Among the entries below, please repeat exactly and only the lines from the line containing "meta de que" to the line containing "شبانه روزی در غرب", both lines included.

AVAILABLE RECORDS =
==============================

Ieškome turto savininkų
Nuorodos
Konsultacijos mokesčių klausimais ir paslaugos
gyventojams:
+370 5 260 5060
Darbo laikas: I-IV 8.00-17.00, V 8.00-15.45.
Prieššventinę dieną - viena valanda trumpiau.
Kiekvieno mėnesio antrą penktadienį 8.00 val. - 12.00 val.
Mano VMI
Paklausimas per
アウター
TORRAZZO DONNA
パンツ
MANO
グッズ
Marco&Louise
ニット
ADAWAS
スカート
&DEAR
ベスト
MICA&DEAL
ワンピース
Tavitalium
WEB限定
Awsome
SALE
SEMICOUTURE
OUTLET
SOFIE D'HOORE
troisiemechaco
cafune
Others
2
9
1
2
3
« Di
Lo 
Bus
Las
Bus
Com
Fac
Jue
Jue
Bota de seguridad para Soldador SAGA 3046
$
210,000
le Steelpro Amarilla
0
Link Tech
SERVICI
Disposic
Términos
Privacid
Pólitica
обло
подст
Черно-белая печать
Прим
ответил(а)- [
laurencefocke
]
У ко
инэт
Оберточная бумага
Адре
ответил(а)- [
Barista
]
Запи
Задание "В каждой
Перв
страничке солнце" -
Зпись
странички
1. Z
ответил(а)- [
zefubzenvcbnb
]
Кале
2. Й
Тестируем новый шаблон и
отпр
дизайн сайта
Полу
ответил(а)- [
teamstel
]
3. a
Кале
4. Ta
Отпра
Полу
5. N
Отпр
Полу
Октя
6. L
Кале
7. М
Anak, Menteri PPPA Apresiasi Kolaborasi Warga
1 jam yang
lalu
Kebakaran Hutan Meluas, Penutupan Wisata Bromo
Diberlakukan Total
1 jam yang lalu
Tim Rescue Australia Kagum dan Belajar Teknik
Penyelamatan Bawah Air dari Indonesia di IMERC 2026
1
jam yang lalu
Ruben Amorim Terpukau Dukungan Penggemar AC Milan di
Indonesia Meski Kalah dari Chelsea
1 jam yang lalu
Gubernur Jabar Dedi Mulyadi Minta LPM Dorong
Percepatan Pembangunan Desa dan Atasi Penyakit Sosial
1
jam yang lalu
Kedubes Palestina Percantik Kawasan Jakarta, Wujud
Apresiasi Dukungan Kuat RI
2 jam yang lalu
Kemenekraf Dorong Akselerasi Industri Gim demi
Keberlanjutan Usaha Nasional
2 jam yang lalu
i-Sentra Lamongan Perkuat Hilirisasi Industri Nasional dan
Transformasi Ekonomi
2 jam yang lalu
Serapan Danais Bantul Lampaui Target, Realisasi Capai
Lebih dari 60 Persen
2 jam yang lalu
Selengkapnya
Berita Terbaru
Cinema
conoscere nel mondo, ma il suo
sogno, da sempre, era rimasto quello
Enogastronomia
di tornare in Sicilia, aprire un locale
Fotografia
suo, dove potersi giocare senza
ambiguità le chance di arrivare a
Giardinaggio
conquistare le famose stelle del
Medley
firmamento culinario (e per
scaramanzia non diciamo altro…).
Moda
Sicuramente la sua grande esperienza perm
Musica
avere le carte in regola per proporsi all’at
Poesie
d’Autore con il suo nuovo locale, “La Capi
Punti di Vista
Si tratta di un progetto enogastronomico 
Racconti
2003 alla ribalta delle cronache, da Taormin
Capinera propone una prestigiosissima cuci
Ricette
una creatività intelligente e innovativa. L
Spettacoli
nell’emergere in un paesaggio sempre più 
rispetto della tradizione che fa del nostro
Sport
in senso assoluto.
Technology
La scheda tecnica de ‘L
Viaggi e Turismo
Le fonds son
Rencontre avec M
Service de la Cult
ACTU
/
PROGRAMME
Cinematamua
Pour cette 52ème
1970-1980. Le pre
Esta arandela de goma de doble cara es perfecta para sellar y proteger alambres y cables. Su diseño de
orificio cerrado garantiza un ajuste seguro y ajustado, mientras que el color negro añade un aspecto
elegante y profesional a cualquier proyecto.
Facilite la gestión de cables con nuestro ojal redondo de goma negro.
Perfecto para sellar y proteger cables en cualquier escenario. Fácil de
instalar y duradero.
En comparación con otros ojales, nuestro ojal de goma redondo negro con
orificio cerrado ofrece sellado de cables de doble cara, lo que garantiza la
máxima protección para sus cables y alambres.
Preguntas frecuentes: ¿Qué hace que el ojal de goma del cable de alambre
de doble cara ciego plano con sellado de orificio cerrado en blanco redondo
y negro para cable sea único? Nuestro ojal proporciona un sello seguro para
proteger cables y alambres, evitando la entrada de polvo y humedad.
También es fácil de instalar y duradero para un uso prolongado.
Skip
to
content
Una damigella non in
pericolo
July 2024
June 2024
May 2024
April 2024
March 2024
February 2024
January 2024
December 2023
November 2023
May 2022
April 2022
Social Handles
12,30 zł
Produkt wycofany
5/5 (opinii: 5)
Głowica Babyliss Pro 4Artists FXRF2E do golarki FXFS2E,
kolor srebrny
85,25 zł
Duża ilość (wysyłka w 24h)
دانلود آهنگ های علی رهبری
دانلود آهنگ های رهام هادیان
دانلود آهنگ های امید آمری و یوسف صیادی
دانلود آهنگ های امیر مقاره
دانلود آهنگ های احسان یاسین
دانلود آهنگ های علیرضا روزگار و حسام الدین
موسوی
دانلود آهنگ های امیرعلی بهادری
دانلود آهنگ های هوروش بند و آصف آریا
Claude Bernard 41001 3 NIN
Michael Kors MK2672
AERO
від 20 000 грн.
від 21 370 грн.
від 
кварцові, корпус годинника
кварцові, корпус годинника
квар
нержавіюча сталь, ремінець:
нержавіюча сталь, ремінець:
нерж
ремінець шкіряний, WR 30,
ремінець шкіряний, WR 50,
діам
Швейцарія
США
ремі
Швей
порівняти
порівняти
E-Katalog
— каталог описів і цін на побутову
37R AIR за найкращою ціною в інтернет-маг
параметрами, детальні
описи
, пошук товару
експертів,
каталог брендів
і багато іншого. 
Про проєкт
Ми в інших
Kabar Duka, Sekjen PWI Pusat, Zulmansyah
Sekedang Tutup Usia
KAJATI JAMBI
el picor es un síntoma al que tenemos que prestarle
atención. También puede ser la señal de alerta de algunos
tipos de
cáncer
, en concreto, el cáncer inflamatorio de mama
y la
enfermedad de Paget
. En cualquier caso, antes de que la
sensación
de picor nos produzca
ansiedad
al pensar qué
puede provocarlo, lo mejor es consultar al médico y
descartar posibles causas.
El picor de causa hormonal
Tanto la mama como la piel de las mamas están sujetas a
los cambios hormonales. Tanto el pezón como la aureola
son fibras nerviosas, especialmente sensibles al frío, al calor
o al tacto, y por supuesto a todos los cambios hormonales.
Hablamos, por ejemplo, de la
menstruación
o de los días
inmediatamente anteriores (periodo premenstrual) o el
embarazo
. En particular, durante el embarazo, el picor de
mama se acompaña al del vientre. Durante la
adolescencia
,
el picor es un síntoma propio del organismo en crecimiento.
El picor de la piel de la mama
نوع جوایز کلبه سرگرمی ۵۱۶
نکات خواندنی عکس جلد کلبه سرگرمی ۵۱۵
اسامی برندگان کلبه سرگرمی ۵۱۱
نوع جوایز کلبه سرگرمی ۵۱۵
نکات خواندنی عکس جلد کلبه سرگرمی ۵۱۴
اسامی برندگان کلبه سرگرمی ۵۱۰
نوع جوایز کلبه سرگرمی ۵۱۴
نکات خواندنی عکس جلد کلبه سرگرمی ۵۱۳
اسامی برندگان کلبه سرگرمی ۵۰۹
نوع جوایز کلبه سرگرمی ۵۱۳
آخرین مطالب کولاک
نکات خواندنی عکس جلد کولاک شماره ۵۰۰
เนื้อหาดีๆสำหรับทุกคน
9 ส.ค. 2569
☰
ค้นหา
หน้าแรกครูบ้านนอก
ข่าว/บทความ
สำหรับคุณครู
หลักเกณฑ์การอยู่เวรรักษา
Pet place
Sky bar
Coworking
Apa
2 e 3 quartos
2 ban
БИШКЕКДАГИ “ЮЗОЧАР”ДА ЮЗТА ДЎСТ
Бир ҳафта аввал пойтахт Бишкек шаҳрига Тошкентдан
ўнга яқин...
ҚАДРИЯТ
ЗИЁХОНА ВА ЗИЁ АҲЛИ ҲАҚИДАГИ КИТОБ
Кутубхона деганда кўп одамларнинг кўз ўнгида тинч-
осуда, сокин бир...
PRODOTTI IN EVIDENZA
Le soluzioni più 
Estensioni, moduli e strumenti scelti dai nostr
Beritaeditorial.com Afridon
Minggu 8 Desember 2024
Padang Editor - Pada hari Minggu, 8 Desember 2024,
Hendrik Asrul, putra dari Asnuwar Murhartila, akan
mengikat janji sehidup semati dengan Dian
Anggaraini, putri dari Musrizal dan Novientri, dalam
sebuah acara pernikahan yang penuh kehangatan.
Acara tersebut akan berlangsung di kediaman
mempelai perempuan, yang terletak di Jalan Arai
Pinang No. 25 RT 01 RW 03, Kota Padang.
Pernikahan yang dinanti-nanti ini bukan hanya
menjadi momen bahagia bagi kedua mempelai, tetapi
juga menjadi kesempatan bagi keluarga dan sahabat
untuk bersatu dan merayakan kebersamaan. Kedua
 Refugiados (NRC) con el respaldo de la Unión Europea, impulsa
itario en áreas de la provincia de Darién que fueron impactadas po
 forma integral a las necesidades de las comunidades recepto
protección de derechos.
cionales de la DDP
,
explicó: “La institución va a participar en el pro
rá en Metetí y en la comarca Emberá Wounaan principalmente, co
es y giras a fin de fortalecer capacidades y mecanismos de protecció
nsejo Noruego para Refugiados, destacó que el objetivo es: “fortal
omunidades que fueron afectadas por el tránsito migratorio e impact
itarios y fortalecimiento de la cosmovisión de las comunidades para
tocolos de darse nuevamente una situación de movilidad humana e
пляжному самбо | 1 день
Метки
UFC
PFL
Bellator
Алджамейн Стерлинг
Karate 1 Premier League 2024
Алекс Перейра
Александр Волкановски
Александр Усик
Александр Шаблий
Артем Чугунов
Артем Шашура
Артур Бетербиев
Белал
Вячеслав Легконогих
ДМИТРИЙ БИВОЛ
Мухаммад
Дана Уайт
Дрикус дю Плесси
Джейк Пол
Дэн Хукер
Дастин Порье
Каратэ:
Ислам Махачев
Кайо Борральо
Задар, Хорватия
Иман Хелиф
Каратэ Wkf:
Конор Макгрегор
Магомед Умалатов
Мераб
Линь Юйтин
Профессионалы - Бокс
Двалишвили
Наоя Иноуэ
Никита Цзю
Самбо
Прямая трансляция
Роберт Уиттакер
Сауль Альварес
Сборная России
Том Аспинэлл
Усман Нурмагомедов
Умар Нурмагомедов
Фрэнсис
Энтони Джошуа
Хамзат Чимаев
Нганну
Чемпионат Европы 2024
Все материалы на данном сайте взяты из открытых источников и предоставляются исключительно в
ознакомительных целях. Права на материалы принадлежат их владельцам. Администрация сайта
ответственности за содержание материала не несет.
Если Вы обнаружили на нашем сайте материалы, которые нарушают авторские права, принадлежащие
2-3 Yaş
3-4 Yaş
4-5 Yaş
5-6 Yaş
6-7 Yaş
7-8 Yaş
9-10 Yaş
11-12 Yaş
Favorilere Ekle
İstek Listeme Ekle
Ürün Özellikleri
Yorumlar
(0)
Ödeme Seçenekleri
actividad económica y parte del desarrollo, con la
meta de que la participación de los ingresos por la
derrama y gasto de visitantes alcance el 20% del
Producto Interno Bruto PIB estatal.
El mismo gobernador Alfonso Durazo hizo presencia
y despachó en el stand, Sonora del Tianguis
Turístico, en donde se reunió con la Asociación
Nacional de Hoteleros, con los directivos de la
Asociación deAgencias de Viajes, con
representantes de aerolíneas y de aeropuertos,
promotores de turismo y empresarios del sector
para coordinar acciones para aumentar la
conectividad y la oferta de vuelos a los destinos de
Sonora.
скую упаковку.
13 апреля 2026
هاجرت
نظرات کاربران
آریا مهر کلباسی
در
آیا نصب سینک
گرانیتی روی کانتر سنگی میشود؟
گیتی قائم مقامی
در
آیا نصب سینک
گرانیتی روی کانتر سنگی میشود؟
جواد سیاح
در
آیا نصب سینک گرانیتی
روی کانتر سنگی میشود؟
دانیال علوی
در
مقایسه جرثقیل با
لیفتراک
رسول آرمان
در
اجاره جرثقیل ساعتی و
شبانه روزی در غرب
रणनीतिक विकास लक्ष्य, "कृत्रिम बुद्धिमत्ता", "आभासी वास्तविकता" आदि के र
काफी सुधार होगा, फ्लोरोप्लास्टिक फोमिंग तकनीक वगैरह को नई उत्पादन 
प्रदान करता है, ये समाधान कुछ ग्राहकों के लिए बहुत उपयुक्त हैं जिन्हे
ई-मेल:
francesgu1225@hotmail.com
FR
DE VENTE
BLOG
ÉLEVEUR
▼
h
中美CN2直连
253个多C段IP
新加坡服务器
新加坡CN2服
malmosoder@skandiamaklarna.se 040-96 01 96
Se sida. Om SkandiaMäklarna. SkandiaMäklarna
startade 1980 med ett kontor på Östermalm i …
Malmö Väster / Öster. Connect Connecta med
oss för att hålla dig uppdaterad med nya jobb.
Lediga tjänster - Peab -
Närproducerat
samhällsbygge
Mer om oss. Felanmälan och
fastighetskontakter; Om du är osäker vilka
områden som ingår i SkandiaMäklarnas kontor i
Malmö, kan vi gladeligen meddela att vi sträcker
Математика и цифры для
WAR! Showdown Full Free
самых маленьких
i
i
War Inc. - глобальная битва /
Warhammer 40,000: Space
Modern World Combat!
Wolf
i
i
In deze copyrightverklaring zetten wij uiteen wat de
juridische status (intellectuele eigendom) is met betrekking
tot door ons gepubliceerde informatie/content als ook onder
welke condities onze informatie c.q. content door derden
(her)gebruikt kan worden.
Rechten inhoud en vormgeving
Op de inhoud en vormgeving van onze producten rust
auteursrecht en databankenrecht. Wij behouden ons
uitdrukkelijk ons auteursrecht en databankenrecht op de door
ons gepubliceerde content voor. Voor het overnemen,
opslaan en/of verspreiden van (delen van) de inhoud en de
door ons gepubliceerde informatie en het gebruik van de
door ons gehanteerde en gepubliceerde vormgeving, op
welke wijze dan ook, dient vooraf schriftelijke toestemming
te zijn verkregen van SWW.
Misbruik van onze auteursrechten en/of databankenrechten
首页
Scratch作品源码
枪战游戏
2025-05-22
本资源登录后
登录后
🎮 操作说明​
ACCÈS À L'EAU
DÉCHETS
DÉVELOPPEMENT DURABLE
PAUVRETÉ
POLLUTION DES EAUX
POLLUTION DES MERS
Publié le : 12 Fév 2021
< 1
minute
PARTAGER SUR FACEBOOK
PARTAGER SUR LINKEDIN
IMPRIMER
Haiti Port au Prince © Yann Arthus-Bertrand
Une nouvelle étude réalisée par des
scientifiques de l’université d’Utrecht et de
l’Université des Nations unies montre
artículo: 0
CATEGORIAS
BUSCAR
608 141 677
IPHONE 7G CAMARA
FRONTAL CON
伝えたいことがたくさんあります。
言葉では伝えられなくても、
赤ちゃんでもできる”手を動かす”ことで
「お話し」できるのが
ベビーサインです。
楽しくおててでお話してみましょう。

==============================

TASK SOLUTION =
meta de que la participación de los ingresos por la
derrama y gasto de visitantes alcance el 20% del
Producto Interno Bruto PIB estatal.
El mismo gobernador Alfonso Durazo hizo presencia
y despachó en el stand, Sonora del Tianguis
Turístico, en donde se reunió con la Asociación
Nacional de Hoteleros, con los directivos de la
Asociación deAgencias de Viajes, con
representantes de aerolíneas y de aeropuertos,
promotores de turismo y empresarios del sector
para coordinar acciones para aumentar la
conectividad y la oferta de vuelos a los destinos de
Sonora.
скую упаковку.
13 апреля 2026
هاجرت
نظرات کاربران
آریا مهر کلباسی
در
آیا نصب سینک
گرانیتی روی کانتر سنگی میشود؟
گیتی قائم مقامی
در
آیا نصب سینک
گرانیتی روی کانتر سنگی میشود؟
جواد سیاح
در
آیا نصب سینک گرانیتی
روی کانتر سنگی میشود؟
دانیال علوی
در
مقایسه جرثقیل با
لیفتراک
رسول آرمان
در
اجاره جرثقیل ساعتی و
شبانه روزی در غرب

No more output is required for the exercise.